Figures 4 and 5 (available online at http://jamia.bmj.com) plot the recall and precision of the top 10 systems. University of Wisconsin-Milwaukee's system shows the highest precision and NLM's system gives the highest recall in both phrase-level and token-level horizontal evaluation.
Vertical results and discussion
Tables 7–10 (available online at http://jamia.bmj.com) show the vertical evaluation of the top 10 systems. In both phrase-level and token-level vertical evaluation, University of Sydney's system had the best performance in medications, dosages, modes, and frequencies; University of Manchester's system had the best performance in durations and reasons. In general, the top 10 teams achieved more than 0.75 for F-measures in medications, dosages, modes, and frequencies. On the other hand, the teams performed poorly on durations and reasons, with F-measures ranging from 0.03 to 0.525 in these two fields.
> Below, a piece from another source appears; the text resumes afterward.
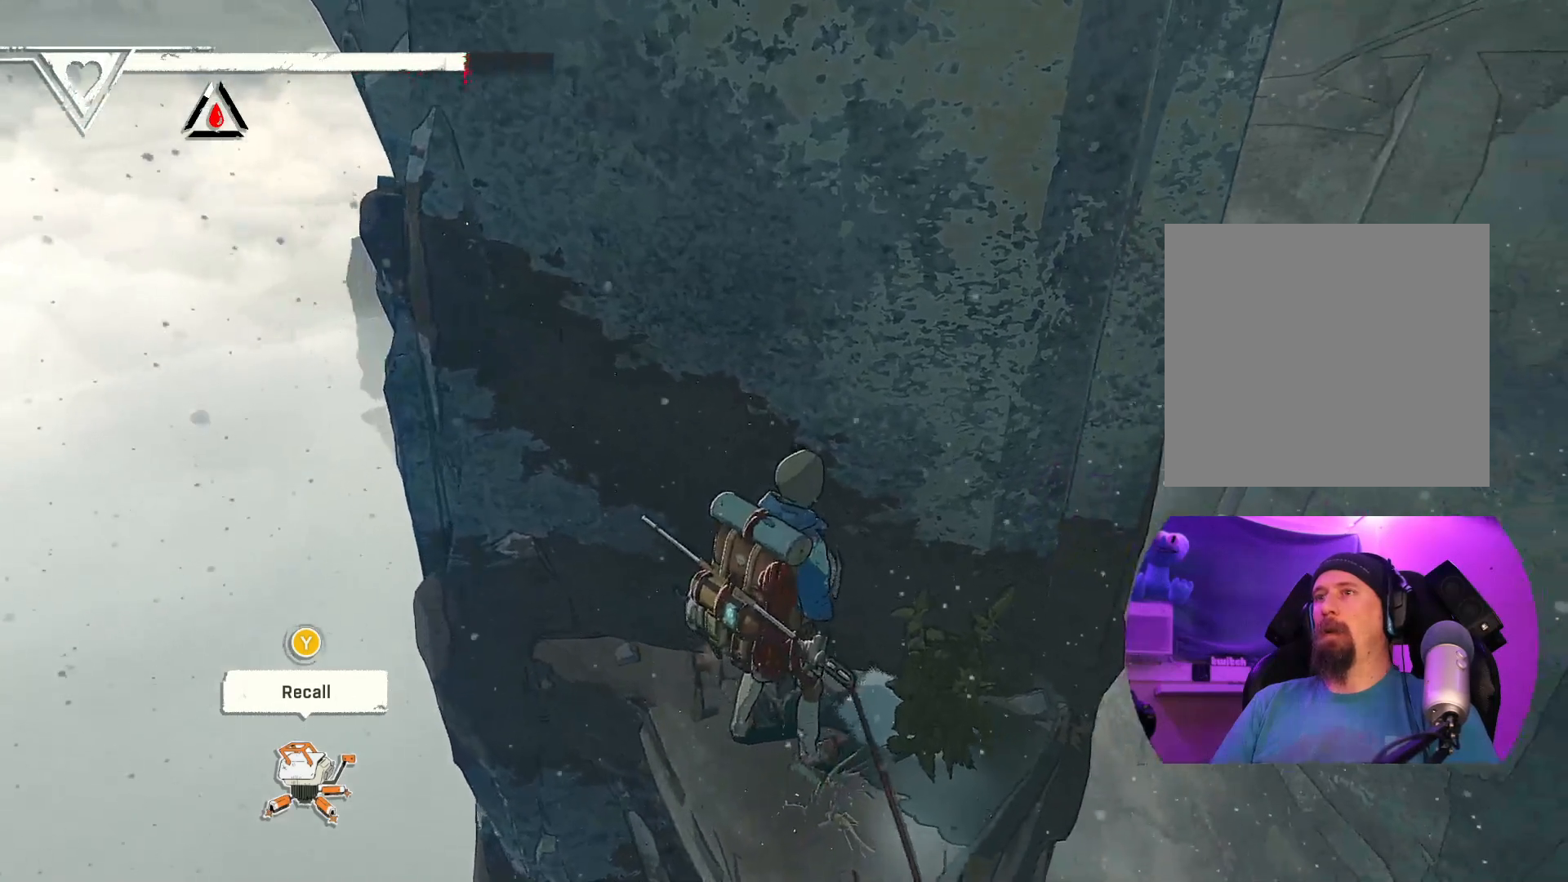
{"buttons": [], "left_stick": "right", "right_stick": "center", "events": [[450, "left_stick", "right"]]}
Tables 7 and 9 (available online at http://jamia.bmj.com) show that duration and reason were the hardest fields to extract for all teams. Our analysis showed that durations and reasons showed much variation in their content, were greater in their length (as measured by number of tokens) than the rest of the fields, and also showed greater variability in length (see expanded Section 5.2 in online supplements), which made them difficult to capture.31
Conclusion
The Third i2b2 Workshop on Natural Language Processing Challenges for Clinical Records attracted 20 international teams and tackled a complex set of information extraction problems. The results of this challenge show that the state-of-the-art NLP systems perform well in extracting medication names, dosages, modes, and frequencies. However, detecting duration and the reason for medication events remains a challenge that would benefit from future research.
Supplementary Material
Acknowledgments
This work was supported in part by the NIH Roadmap for Medical Research, Grant U54LM008748 in addition to grants 2 T15 LM007442-06, 5 U54 LM008748, and 1K99LM010227-0110; and grants T15 LM07442, HHSN 272200700057 C, and N00244-09-1-0081. IRB approval was granted for the studies presented in this manuscript. We thank all participating teams for their contributions to the challenge, University of Washington and Harvard Medical School for their technical support, and AMIA for co-sponsoring the workshop.
Footnotes
Funding: NSF, NIH. The project described was supported in part by the i2b2 initiative, Award Number U54LM008748 from the National Library of Medicine. The content is solely the responsibility of the authors and does not necessarily represent the official views of the National Library of Medicine or the National Institutes of Health.
Ethics approval: This study was conducted with the approval of the Harvard Partners Health Care, MIT, SUNY, University of Washington.
Provenance and peer review: Not commissioned; externally peer reviewed.